The main reason for the slower GDP growth in 2025 was lower exports, especially to the United States, as highlighted in the report by Statistics Canada. Despite exports, household spending, and government investment contributing to growth in the quarter, it was not sufficient to offset the significant impact of depleting inventories, which refers to selling off goods or materials that were not replenished during the quarter.
Businesses withdrew $23.46 billion from their inventories at an annualized rate, nearly matching the figure from the fourth quarter of 2024 when companies rushed to beat impending U.S. tariffs by supplying products from existing inventories. Prior to the fourth quarter, companies had been actively increasing their inventories for two consecutive quarters.
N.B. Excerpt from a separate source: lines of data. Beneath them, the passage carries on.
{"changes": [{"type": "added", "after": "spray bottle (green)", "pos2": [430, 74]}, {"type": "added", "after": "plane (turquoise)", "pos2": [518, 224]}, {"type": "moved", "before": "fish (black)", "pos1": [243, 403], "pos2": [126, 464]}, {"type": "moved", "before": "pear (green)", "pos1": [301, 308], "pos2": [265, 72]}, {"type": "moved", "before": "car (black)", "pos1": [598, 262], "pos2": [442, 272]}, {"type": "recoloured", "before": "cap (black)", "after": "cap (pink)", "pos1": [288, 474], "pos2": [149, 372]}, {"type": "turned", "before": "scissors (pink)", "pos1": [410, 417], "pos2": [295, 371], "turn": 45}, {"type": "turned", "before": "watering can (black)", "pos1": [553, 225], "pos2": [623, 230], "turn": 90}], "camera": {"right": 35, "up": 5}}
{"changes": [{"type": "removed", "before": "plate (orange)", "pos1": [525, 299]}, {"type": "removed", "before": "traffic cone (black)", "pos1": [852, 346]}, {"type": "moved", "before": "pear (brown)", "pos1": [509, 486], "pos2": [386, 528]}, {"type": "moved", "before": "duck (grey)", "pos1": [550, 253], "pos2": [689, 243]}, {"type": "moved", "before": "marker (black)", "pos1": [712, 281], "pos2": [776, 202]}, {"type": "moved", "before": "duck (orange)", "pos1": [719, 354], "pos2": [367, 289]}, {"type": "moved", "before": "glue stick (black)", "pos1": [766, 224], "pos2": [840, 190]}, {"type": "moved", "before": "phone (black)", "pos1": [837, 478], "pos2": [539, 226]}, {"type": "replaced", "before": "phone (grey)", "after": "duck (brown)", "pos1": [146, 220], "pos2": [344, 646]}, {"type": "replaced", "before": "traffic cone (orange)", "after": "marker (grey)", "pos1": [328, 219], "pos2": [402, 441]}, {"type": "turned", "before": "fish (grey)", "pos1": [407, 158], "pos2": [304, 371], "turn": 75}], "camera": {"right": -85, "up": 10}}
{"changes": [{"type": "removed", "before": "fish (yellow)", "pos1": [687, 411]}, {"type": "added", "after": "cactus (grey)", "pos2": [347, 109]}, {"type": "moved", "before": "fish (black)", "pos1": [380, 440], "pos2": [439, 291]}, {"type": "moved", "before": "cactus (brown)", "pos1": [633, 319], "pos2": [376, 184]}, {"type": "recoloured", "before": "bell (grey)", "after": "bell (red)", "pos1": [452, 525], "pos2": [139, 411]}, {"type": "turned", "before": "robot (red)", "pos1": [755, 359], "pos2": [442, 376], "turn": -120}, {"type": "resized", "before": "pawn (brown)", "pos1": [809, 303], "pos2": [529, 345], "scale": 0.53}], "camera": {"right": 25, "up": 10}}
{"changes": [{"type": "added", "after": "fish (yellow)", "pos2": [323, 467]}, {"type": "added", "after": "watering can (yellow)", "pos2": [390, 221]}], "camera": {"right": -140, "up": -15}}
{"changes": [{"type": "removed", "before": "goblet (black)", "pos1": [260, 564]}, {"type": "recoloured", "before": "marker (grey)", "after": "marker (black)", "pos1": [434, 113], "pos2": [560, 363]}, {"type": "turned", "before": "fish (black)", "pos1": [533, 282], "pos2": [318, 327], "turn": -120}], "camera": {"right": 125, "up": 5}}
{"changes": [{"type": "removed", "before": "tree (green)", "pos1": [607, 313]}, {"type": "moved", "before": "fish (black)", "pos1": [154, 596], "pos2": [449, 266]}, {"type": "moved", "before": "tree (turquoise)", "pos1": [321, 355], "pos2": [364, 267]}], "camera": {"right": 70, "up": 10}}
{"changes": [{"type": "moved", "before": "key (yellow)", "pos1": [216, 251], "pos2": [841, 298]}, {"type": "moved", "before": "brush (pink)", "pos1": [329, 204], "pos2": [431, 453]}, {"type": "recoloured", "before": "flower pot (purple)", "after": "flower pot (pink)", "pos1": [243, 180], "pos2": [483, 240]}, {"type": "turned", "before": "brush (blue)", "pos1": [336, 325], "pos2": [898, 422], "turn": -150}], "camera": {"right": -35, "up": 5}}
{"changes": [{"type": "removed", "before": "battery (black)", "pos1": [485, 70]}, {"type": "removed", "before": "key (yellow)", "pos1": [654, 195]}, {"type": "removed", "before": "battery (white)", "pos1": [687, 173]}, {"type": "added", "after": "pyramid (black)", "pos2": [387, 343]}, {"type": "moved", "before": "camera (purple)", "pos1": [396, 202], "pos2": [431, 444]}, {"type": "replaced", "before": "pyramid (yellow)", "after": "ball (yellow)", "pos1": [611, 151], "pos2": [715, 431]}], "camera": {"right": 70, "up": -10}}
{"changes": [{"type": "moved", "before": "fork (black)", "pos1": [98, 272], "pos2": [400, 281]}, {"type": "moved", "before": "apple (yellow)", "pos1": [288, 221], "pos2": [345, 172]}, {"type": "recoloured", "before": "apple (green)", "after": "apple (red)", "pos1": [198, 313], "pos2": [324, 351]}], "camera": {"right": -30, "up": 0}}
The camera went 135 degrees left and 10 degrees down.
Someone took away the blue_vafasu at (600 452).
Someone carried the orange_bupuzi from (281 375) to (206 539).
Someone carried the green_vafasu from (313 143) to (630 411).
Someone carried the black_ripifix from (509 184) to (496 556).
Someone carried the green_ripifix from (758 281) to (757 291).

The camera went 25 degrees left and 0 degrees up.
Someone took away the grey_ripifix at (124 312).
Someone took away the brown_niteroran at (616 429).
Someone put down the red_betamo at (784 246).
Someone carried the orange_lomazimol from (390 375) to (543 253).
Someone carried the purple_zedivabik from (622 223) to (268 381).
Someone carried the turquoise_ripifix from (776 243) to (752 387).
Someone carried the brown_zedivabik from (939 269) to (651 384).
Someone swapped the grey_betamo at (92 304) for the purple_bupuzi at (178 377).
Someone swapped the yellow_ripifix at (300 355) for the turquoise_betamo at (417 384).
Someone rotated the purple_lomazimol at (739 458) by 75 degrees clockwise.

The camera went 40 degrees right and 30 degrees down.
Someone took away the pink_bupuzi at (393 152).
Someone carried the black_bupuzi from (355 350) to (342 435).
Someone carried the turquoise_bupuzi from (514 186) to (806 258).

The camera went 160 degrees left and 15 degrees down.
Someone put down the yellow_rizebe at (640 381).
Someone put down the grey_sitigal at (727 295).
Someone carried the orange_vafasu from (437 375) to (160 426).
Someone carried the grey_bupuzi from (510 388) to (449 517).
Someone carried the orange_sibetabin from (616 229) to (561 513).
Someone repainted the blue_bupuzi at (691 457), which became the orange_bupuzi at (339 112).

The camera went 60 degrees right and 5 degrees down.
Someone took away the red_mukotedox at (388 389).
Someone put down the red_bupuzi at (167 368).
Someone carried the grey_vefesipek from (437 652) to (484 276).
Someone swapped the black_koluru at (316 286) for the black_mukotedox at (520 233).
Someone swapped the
The Bank of Canada had anticipated an economic growth rate of around 1.7% for the year and had expected the fourth quarter to be flat. Throughout the year, the economy fluctuated between gains and losses each quarter, primarily driven by sharp fluctuations in exports linked to U.S. tariffs, leading to volatility in GDP data.
Apart from the inventory impact, investments in the construction of residential structures such as apartments, condos, and houses were another major factor that dragged down the GDP in the fourth quarter, with residential structure investment declining by an annualized 4.4%.
While Canada’s exports to the U.S. have been on the decline, exports in the fourth quarter saw a 1.5% increase following a 0.9% rise in the third quarter, mainly due to higher unwrought gold exports. Household spending rose by 0.4% in the fourth quarter, after a 0.2% decrease in the third quarter, and total capital investment grew by 0.8%, primarily driven by increased government investment in weapons systems, as reported by the statistics agency.
On a month-to-month basis, GDP expanded by 0.2%, compared to no change in the previous month. Monthly GDP figures are calculated based on industrial output, while quarterly figures are determined by spending and expenditure.
BMO’s chief economist, Douglas Porter, mentioned that the setback in the last quarter due to inventories is a specific incident that does not reflect the underlying momentum of the economy. However, challenges such as tariffs and trade continue to exert pressure on the economy, leading to ongoing struggles. Porter suggested that the modest growth might prompt the Bank of Canada to consider a potential interest rate cut, but such a decision is not imminent.
An initial estimate indicates that GDP is likely to stall in January, with indications that the manufacturing momentum was short-lived, causing a contraction in the industry at the beginning of the year. Statistics Canada cautioned that the estimate might be subject to revisions.